Sometimes the ways of the data force are difficult to understand precisely because they are sometimes difficult to see.
Daragh O Brien and I were discussing this recently on Twitter, where tweets about data quality and information quality form the midi-chlorians of the data force. Share disturbances you’ve felt in the data force using the #UglyData and #CuteInfo hashtags.
Perhaps one of the most common examples of the difference between data and information is the presentation layer created for business users. In her fantastic book Executing Data Quality Projects: Ten Steps to Quality Data and Trusted Information, Danette McGilvray defines Presentation Quality as “a measure of how information is presented to, and collected from, those who utilize it. Format and appearance support appropriate use of the information.”
Tom Redman emphasizes the two most important points in the data lifecycle are when data is created and when data is used.
I describe the connection between those two points as the Data-Information Bridge.

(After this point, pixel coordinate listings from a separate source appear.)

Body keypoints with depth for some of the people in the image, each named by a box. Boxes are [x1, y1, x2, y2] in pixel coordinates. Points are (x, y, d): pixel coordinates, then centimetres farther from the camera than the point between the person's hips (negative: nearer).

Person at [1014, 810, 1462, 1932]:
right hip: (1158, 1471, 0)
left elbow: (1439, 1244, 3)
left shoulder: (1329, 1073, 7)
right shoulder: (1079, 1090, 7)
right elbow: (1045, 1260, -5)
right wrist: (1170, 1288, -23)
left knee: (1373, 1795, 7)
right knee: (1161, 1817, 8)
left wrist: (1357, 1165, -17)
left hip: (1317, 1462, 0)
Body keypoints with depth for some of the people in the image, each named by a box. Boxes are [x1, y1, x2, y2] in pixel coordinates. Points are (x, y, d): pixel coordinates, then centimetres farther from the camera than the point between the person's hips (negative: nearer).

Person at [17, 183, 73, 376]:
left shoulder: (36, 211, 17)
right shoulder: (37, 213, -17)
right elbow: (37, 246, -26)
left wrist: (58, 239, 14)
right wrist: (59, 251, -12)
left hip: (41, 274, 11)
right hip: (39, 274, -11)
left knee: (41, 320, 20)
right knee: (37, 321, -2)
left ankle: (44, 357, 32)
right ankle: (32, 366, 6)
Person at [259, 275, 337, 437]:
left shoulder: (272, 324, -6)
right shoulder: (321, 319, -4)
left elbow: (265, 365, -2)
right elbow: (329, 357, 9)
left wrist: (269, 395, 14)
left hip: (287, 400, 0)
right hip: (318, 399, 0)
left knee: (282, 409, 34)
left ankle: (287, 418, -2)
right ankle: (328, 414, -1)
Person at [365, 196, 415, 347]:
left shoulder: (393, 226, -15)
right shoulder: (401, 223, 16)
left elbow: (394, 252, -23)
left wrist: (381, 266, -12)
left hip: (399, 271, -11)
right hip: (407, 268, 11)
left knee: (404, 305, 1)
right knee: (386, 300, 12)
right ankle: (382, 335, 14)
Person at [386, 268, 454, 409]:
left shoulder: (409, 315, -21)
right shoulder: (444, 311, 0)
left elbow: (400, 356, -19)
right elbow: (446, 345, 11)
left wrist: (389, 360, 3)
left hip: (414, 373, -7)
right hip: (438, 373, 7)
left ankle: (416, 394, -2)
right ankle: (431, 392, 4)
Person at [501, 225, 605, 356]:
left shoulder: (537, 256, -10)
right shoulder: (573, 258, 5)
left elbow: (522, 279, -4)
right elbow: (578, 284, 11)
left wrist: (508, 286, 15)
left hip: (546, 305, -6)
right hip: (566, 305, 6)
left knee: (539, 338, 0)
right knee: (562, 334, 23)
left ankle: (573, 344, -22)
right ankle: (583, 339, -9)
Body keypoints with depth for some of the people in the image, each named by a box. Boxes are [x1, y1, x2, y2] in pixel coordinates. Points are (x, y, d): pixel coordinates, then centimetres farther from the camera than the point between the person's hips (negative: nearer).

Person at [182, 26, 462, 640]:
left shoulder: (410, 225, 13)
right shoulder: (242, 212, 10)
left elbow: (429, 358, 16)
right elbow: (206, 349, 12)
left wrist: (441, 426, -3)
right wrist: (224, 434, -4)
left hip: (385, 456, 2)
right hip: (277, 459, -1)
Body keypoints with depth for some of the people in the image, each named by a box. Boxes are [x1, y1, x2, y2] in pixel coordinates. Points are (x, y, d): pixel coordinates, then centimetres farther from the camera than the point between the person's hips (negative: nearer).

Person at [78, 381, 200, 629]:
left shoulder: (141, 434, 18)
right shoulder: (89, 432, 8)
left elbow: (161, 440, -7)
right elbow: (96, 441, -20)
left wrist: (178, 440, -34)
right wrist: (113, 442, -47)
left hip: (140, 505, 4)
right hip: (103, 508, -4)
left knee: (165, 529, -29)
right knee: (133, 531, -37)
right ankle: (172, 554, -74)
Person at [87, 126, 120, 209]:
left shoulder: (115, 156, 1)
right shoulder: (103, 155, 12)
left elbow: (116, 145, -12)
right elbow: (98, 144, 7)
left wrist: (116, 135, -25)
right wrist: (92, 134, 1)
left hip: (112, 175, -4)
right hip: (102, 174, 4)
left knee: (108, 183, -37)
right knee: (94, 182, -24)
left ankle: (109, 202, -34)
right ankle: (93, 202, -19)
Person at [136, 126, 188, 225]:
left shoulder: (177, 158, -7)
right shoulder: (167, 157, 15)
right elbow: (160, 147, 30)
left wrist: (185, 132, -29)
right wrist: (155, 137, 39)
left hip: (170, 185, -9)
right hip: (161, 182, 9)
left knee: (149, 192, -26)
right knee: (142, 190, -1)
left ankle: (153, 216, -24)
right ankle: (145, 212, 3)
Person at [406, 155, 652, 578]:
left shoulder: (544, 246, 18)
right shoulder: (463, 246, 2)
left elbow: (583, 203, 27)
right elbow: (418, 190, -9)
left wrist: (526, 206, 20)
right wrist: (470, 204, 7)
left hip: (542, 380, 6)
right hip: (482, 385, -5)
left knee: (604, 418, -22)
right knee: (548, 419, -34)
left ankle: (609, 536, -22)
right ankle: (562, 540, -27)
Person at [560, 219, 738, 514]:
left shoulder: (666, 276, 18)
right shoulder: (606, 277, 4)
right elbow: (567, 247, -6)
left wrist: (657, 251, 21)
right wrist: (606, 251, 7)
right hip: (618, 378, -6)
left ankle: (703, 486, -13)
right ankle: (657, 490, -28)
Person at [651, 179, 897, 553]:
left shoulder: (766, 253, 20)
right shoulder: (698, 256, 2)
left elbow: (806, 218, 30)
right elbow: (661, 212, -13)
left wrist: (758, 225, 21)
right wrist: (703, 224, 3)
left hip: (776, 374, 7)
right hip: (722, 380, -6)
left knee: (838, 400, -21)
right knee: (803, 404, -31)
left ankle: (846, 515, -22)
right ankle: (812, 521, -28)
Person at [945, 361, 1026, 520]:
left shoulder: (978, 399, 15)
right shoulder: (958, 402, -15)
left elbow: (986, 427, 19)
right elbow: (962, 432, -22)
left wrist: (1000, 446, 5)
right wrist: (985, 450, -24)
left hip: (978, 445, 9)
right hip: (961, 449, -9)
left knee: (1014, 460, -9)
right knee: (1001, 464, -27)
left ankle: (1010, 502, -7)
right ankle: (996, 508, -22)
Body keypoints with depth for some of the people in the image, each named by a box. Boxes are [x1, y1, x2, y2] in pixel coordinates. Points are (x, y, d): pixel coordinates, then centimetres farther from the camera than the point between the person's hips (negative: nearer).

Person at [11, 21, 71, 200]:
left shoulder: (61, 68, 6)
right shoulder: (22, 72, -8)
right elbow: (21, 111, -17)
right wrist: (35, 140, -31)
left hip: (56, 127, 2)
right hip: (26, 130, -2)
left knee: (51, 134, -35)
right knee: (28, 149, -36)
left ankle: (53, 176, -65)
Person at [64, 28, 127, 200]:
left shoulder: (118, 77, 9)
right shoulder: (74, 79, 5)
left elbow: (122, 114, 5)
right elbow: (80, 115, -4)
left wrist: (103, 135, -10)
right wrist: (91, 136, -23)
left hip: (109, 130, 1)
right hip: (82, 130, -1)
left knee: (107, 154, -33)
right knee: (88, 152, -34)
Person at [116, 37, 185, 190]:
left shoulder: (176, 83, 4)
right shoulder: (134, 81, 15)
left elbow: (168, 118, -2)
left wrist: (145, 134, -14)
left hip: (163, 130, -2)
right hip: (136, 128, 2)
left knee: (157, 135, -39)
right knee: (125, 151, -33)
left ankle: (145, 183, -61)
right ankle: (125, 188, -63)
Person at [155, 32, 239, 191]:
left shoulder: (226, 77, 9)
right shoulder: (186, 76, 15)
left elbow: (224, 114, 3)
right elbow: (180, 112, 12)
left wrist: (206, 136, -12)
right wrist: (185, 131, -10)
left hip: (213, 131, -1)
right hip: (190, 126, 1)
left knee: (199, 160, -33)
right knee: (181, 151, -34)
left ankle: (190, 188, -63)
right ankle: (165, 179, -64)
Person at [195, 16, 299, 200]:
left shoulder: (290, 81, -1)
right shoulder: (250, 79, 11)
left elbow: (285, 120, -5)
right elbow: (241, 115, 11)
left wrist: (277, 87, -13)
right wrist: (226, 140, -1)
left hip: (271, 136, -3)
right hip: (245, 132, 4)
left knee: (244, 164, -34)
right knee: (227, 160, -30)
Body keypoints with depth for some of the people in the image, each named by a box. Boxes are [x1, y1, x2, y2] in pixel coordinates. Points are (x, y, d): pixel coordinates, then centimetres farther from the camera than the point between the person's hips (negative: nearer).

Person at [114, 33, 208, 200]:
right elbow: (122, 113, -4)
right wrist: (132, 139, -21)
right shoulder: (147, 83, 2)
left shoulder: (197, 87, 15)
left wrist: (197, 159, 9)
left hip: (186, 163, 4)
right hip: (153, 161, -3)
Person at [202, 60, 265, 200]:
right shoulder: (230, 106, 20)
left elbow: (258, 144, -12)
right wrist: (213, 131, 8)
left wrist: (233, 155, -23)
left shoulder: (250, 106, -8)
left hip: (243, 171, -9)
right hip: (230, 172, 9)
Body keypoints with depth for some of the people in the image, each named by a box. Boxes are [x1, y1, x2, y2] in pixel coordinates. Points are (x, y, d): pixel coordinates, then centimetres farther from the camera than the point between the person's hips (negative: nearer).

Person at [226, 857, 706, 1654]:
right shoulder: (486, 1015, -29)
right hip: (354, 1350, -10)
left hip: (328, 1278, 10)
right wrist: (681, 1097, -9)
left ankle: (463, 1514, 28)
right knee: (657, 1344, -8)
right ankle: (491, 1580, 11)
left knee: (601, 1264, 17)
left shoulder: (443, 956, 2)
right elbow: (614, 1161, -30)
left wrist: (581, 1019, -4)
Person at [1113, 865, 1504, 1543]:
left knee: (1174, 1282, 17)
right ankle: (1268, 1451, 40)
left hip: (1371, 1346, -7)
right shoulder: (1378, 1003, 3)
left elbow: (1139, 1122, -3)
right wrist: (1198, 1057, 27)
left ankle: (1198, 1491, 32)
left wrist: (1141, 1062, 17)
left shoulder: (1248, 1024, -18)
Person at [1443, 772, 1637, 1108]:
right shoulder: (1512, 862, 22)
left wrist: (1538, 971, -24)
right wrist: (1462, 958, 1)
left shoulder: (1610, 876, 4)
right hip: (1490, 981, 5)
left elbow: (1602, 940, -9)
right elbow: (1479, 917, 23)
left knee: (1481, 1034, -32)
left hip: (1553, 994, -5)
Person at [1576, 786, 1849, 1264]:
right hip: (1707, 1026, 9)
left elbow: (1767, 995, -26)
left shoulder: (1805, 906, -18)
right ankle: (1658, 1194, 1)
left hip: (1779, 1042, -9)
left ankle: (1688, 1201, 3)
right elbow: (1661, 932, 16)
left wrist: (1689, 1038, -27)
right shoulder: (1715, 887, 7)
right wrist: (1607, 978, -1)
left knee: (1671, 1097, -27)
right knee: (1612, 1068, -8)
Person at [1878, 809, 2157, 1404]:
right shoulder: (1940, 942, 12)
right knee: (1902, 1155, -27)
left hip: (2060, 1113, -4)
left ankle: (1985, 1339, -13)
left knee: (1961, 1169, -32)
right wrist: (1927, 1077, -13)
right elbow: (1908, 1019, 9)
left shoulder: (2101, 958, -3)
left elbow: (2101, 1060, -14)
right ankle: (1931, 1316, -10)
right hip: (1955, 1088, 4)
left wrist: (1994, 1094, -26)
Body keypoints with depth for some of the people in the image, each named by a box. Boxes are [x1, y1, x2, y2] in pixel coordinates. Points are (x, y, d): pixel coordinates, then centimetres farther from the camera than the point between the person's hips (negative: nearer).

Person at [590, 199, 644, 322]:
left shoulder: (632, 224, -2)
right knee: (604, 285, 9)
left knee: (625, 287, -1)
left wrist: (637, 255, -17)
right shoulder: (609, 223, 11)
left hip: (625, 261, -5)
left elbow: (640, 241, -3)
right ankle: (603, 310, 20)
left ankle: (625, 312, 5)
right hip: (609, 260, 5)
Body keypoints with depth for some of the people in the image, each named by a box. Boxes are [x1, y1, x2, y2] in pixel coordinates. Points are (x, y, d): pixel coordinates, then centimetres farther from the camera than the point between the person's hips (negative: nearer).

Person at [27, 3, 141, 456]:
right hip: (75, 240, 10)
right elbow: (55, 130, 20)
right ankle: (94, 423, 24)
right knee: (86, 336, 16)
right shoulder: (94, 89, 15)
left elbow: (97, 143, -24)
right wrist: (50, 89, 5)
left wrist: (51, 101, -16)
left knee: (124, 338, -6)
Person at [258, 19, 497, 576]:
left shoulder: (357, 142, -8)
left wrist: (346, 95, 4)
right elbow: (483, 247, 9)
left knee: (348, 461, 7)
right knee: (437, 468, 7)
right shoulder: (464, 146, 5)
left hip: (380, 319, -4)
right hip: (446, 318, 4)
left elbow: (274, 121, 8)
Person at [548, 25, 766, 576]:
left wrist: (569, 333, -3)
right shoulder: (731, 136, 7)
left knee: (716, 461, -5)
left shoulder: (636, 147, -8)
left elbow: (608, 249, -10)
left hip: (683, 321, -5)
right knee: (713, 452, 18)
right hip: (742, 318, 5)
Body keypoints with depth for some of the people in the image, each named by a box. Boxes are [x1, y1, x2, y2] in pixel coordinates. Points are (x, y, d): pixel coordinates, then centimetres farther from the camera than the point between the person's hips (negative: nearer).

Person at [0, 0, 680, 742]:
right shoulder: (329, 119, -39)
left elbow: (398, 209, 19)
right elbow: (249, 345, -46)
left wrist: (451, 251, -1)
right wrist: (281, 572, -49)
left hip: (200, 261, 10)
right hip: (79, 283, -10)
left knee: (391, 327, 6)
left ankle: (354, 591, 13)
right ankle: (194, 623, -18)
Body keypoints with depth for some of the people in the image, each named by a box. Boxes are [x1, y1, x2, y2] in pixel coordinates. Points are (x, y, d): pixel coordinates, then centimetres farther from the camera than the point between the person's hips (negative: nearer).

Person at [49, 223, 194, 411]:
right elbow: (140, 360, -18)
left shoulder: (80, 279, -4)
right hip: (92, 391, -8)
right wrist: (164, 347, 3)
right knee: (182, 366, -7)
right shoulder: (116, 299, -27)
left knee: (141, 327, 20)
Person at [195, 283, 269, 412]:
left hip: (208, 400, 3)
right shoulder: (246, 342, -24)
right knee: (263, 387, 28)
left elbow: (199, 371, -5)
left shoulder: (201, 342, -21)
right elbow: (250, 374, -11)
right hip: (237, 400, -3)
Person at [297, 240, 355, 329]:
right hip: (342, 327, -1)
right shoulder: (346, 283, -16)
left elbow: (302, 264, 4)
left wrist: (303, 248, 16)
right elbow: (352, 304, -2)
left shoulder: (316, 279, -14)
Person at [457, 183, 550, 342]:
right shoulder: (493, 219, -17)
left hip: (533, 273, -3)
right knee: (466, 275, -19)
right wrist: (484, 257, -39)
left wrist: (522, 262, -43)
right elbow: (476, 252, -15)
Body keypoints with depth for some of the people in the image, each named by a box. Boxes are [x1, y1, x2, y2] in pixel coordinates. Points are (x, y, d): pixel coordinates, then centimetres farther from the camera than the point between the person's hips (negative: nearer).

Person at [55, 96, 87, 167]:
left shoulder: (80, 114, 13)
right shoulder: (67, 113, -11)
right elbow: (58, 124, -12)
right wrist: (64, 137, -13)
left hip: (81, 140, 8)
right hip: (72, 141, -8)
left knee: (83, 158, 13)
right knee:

By passing over this bridge, data becomes the information used to make the business decisions that drive the tactical and strategic initiatives of the organization. Some of the most important activities of enterprise data management actually occur on the Data-Information Bridge, where preventing critical disconnects between data creation and data usage is essential to the success of the organization’s business activities.
Defect prevention and data cleansing are two of the required disciplines of an enterprise-wide data quality program. Defect prevention is focused on the moment of data creation, attempting to enforce better controls to prevent poor data quality at the source. Data cleansing can either be used to compensate for a lack of defect prevention, or it can be included in the processing that prepares data for a specific use (i.e., transforms data into information fit for the purpose of a specific business use.)
The Dark Side of Data Cleansing
In a previous post, I explained that although most organizations acknowledge the importance of data quality, they don’t believe that data quality issues occur very often because the information made available to end users in dashboards and reports often passes through many processes that cleanse or otherwise sanitize the data before it reaches them.
ETL processes that extract source data for a data warehouse load will often perform basic data quality checks. However, a fairly standard practice for “resolving” a data quality issue is to substitute either a missing or default value (e.g., a date stored in a text field in the source, which can not be converted into a valid date value, is loaded with either a NULL value or the processing date).
When postal address validation software generates a valid mailing address, it often does so by removing what it considers to be “extraneous” information from input address fields, which may include valid data accidentally entered in the wrong field, or that was lacking its own input field (e.g., e-mail address in an input address field deleted from the output valid mailing address).
And some reporting processes intentionally filter out “bad records” or eliminate “outlier values.” This happens most frequently when preparing highly summarized reports, especially those intended for executive management.
These are just a few examples of the Dark Side of Data Cleansing, which can turn Ugly Data into Cute Information.
Has your Data Quality turned to the Dark Side?
Like truth, beauty, and singing ability, data quality is in the eyes of the beholder, or since data quality is most commonly defined as fitness for the purpose of use, we could say that data quality is in the eyes of the user. But how do users know if data is truly fit for their purpose, or if they are simply being presented with information that is aesthetically pleasing for their purpose?
Has your data quality turned to the dark side by turning ugly data into cute information?